Speech Enhancement Using Deep Neural Beamformers
Defining speech as the most important means of human communication, the ability to separate audio signals from background interference is crucial. The human auditory system has a remarkable ability separating one sound source from others. We can effortlessly follow one speaker in the presence of other speakers and background noise. But obviously, machines can’t. There, automatic speech recognition (ASR) does not work reliably in noisy environments. Even the most advanced AI technology of today has severe problems understanding and transcribing speech in the presence of background noise and overlapping speech. Background noise occurs frequently in everyday situations – in households, in cafes, public transport services and other busy places. Especially in industrial areas people are exposed to noise frequently. In addition of being dangerous, noise exposure leads to fatigue, increased number of accidents and makes communication difficult. The use of noise protection systems, noise cancellation and noise sensitive ASR systems, help to overcome these problems. Effective noise cancellation and noise sensitive ASR is ill-posed and difficult to solve.

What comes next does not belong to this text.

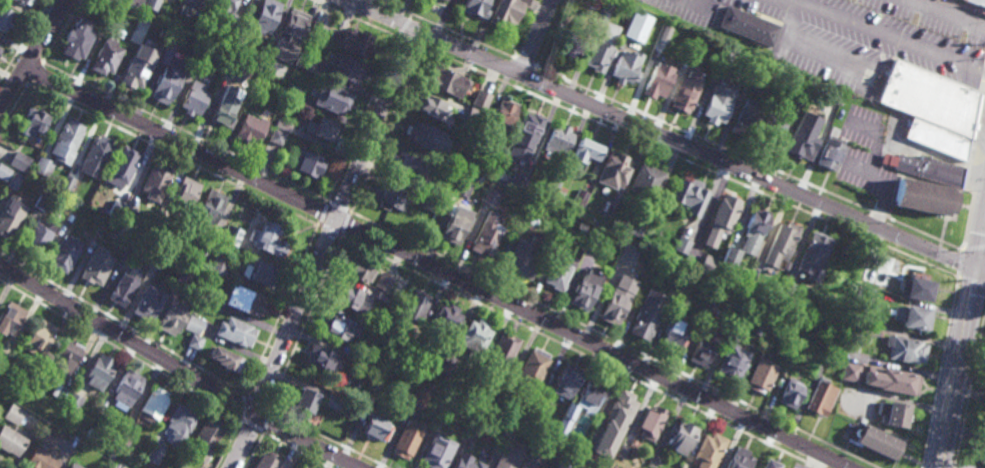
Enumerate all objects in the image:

In this thesis however, we present methods to enhance speech corrupted by noise. In particular, we evaluate state-of-the art AI systems, i.e. deep neural networks (DNNs) to enhance single-channel audio recordings using time-frequency gain masks. Similar to the human auditory system, the use of spatial information is beneficial for noise cancellation. Therefore, we use DNNs to estimate a spectral gain mask from noisy, multi-microphone speech signals. These novel data-driven beamforming methods leverage the perceptual audio quality and speech intelligibility significantly. However, mask-based beamforming methods use real-valued DNNs, requiring an entire block of audio data at a time. During this period, the signal statistics are assumed to be constant. This limits the capability to track moving sound sources. Real-valued DNNs do not unfold the full potential of data- driven phase-aware beamforming. Therefore, we propose fully complex-valued DNN (cDNN) beamformers, using complex-valued long short-term memory networks (LSTM), complex-valued feed-forward layers, as well as complex-valued activation functions. By doing so, we do not need to rely on mask-based beamforming methods anymore. CDNNs are able to predict complex-valued beamforming weights directly from complex-valued microphone signals. Unlike a classical beamformer, the model estimates a set of optimal beamforming weights for each time-frequency bin. This leads to statistical significant improvements in terms of perceptual audio quality and speech intelligibility and lower computational complexity compared to state-of-the art systems.